** Assigned task **
From the first line of the entries below through the line bearing "limiting current BG", write out each line exactly. Omit pictures.

** Records for this task **
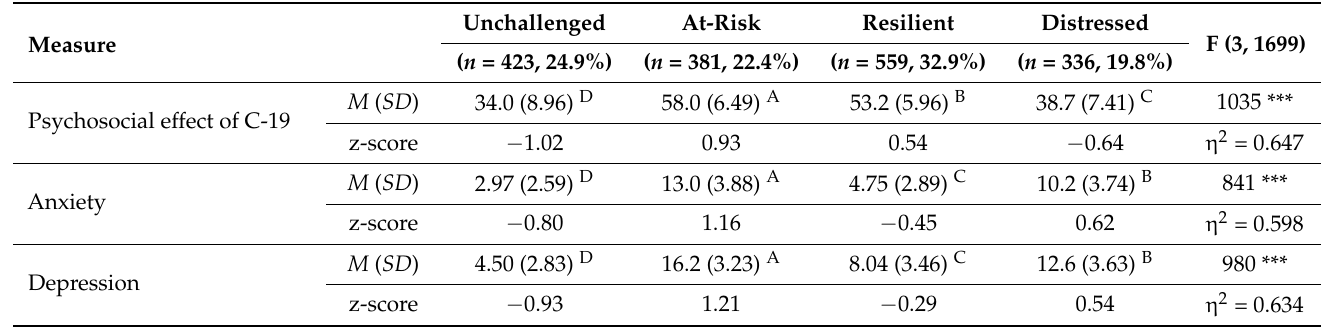
Table 2. Means and Standard Deviations of Psychosocial effect of COVID-19, Anxiety, and Depression for Each Cluster.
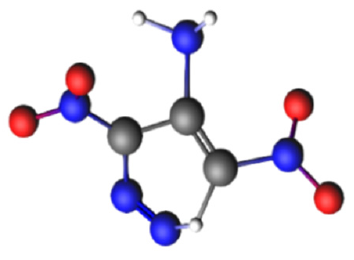
Figure 7. Hydrogen transfer triggers the ring opening of LLM-116.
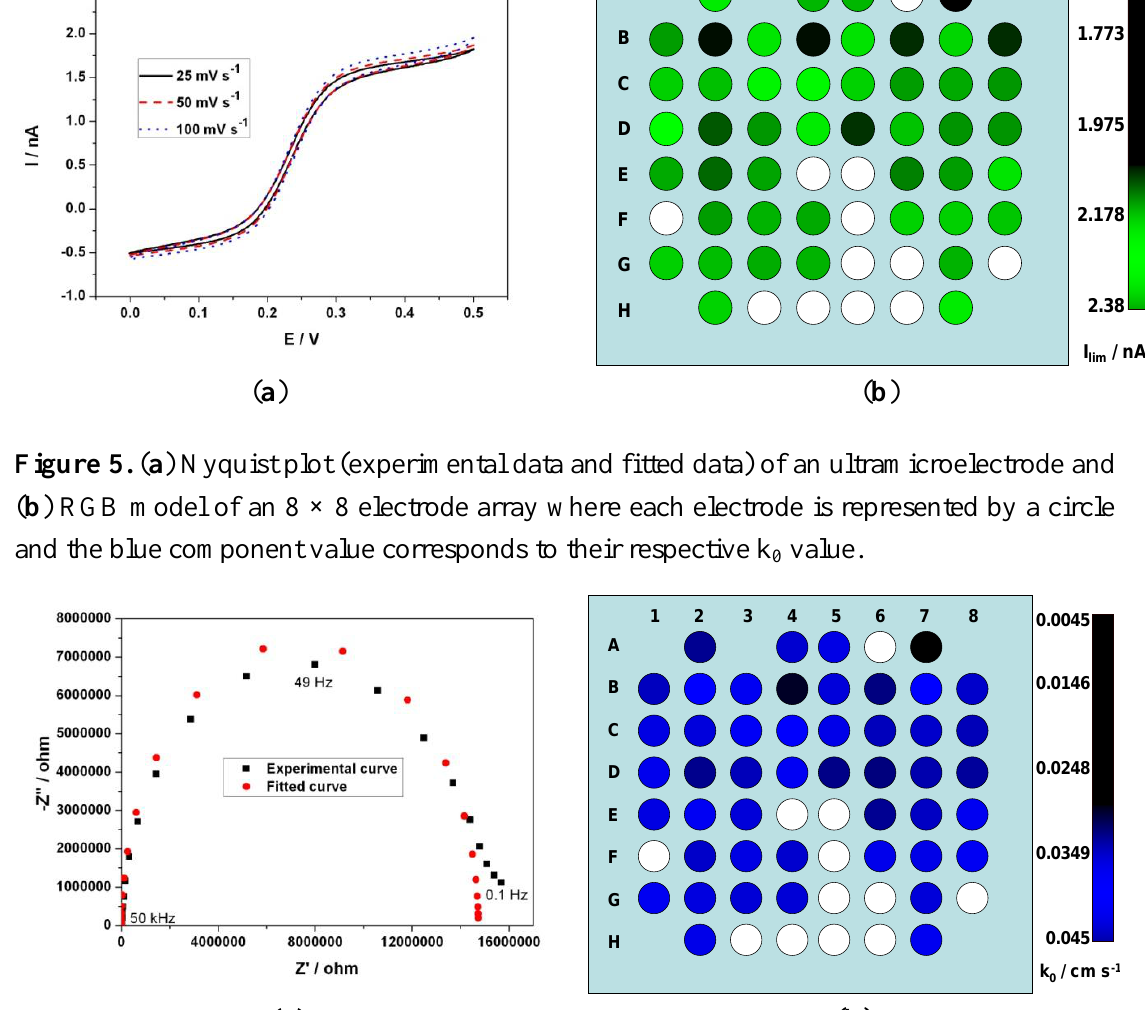
, limiting current BG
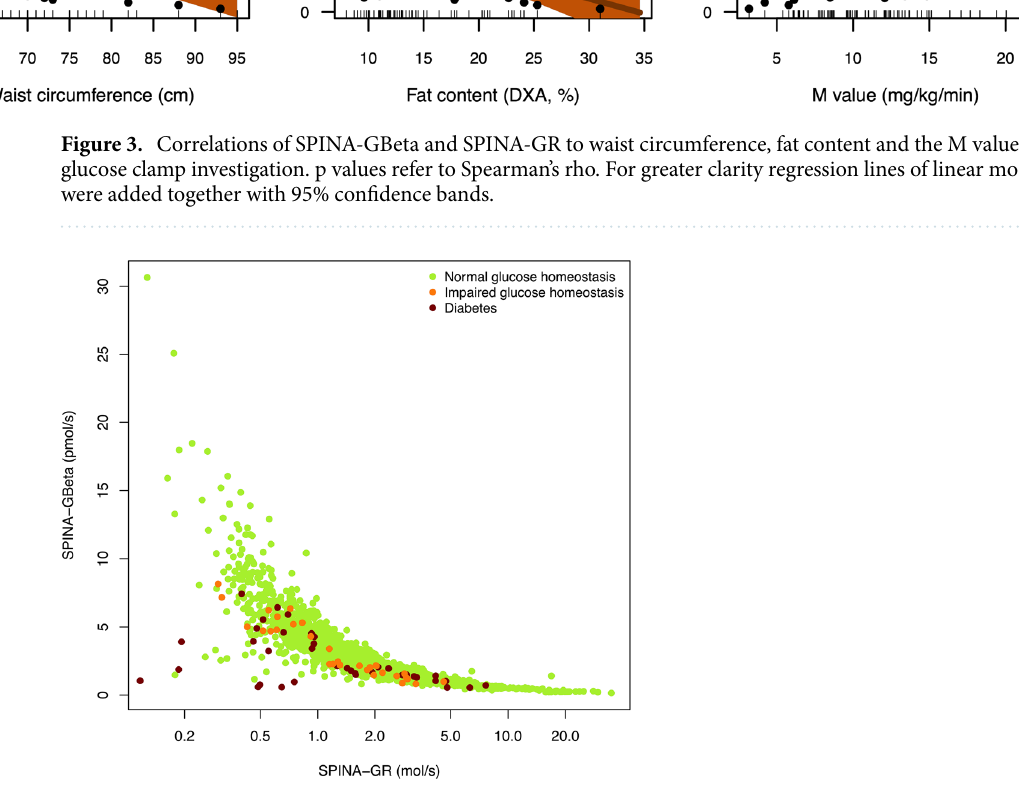
Figure 4. Plot of SPINA-GBeta against SPINA-GR, suggesting a compensatory rise of beta cell function in the case of declining insulin sensitivity in subjects with normal glucose homeostasis (green dots). This ability of beta cell compensation if partly lost in subjects with prediabetes (orange dots) or diabetes (red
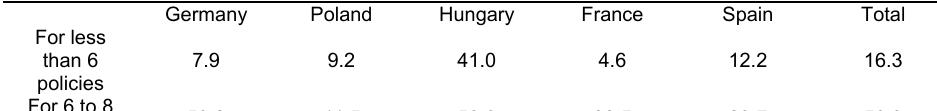
Table 5: Correspondence of regio-crats’ preferences with functional needs 23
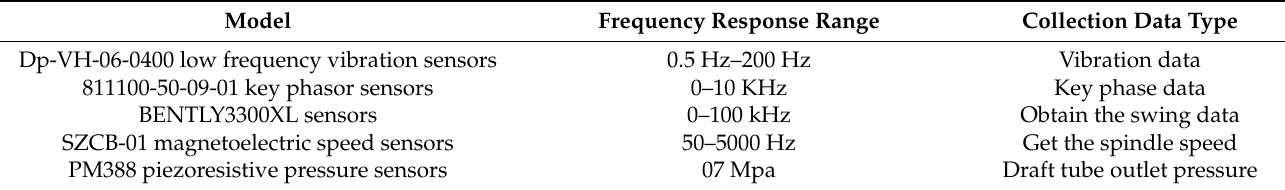
Figure 2. The structure of the bulb tubular hydropower units and the location of some sensors. Table 2. The main sensors used in the monitoring system. Table 1. Part of the original data of some of 107 measuring parameters on 9 October 2015.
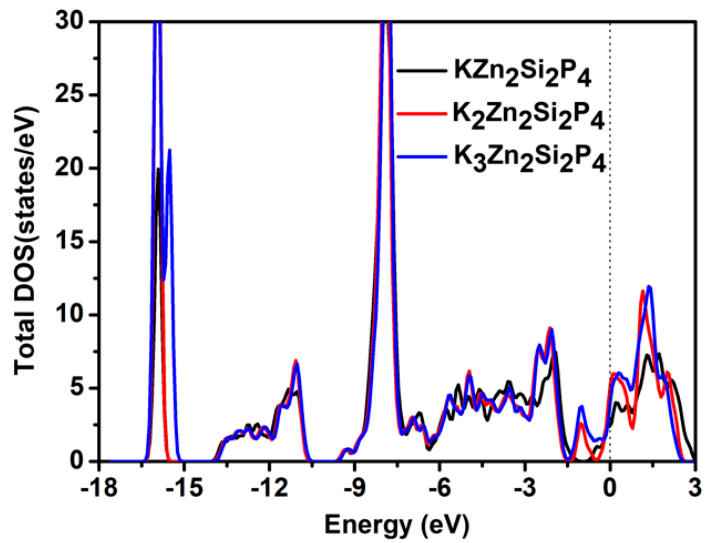
Figure 8. The total densities of states of KZn 2 Si 2 P 4 , K 2 Zn 2 Si 2 P 4 , and K 3 Zn 2 Si 2 P 4 .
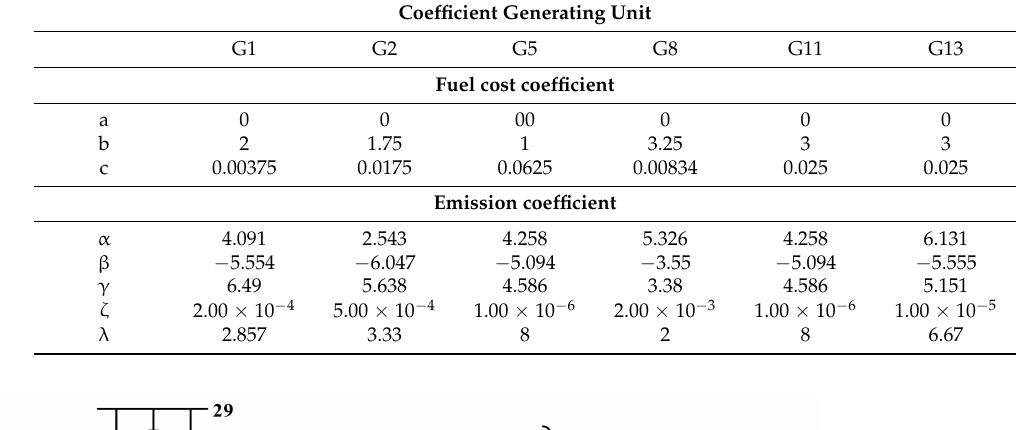
Table A1. The coefficients of cost and emission of generators for the IEEE 30-bus test system.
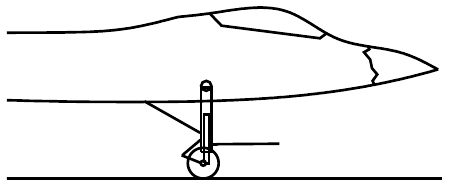
C14 B0 Figure 4. Connection relationships of the front landing structure of a carrier-based aircraft.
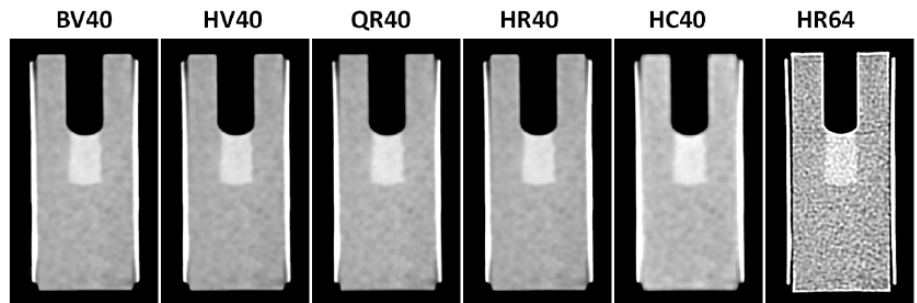
Figure 5. The iodine loaded phantom imaged at 80kVp in the Siemens SOMATOM go.Up CT scanner, reconstructed using all available reconstruction kernels. Ranked from highest performing ( left ) to lowest performing ( right ).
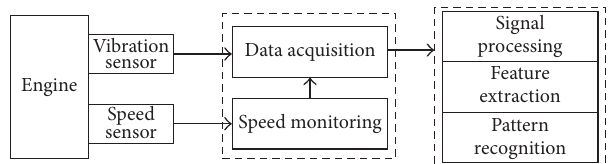
Figure 1: The framework of measurement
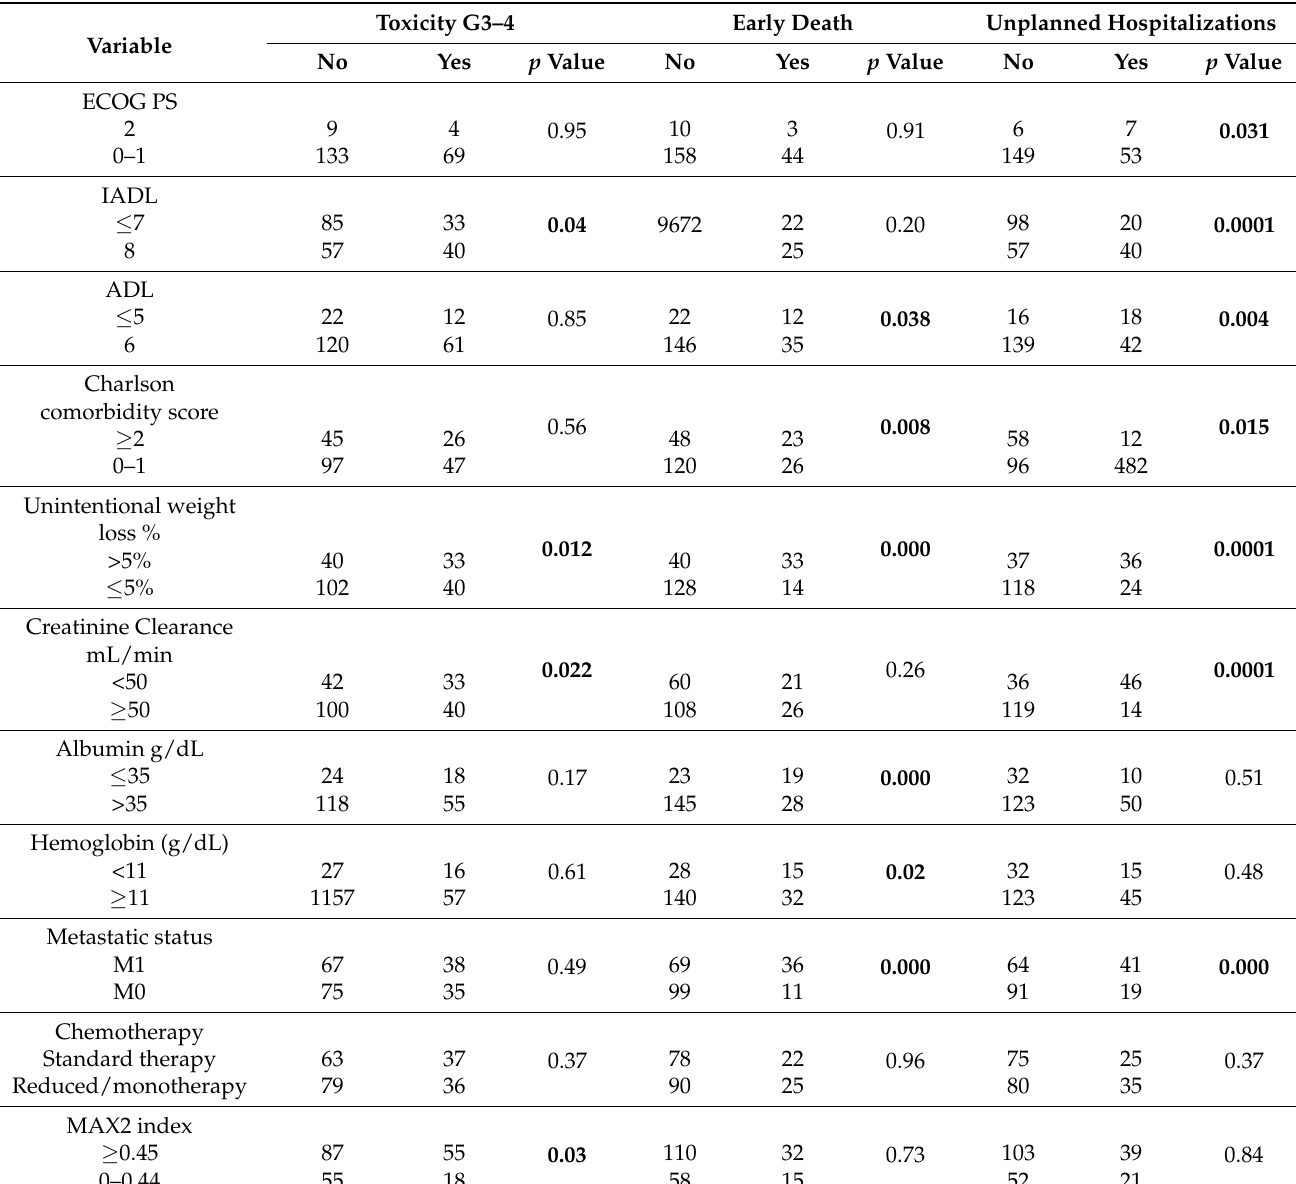
Table 2. Factors associated with toxicity and early death and unplanned hospitalizations.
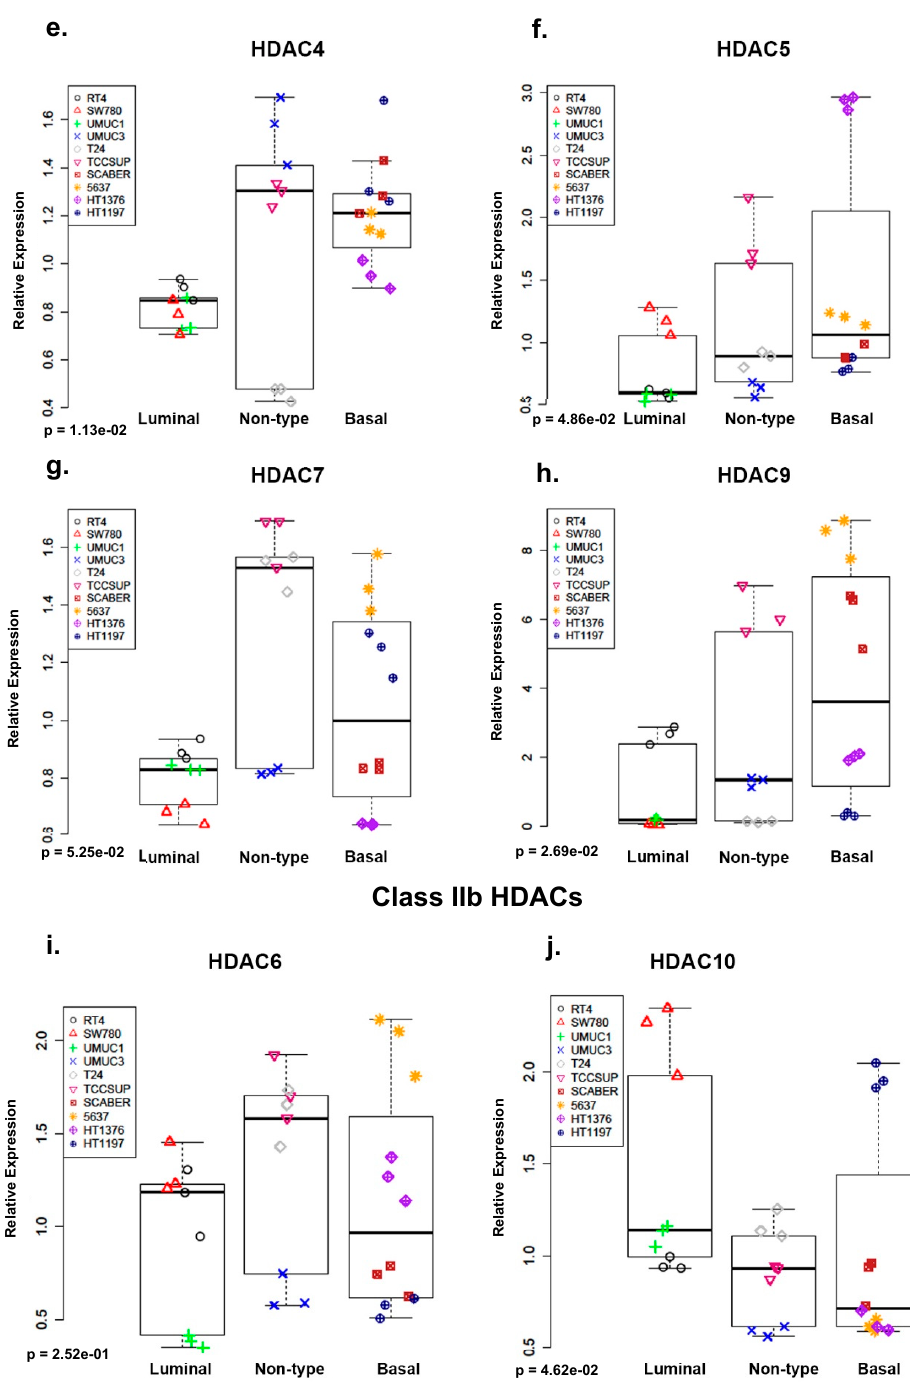
Figure 2. HDAC2 , - 3 , - 4 , - 7 , and - 9 are overexpressed in basal-squamous and non-type human BC cell lines. Boxplots depicting histone deacetylase (HDAC) expression in 10 bladder cancer (BC) cell lines (three replicates per cell line, with individual replicates depicted as one point). The cell lines are grouped based on the molecular characterization as previously described [9]. ( a – d ) Overall, class I HDAC expression increases in non-type and basal subtypes of human BC cell lines with significant di ff erences in HDAC2 and - 8 expression in human BC cell lines with non-type and basal subtypes compared to human BC cell lines with a luminal subtype. HDAC1 overexpression was observed only in human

** Your solution **
Table 2. Means and Standard Deviations of Psychosocial effect of COVID-19, Anxiety, and Depression for Each Cluster.
Figure 7. Hydrogen transfer triggers the ring opening of LLM-116.
, limiting current BG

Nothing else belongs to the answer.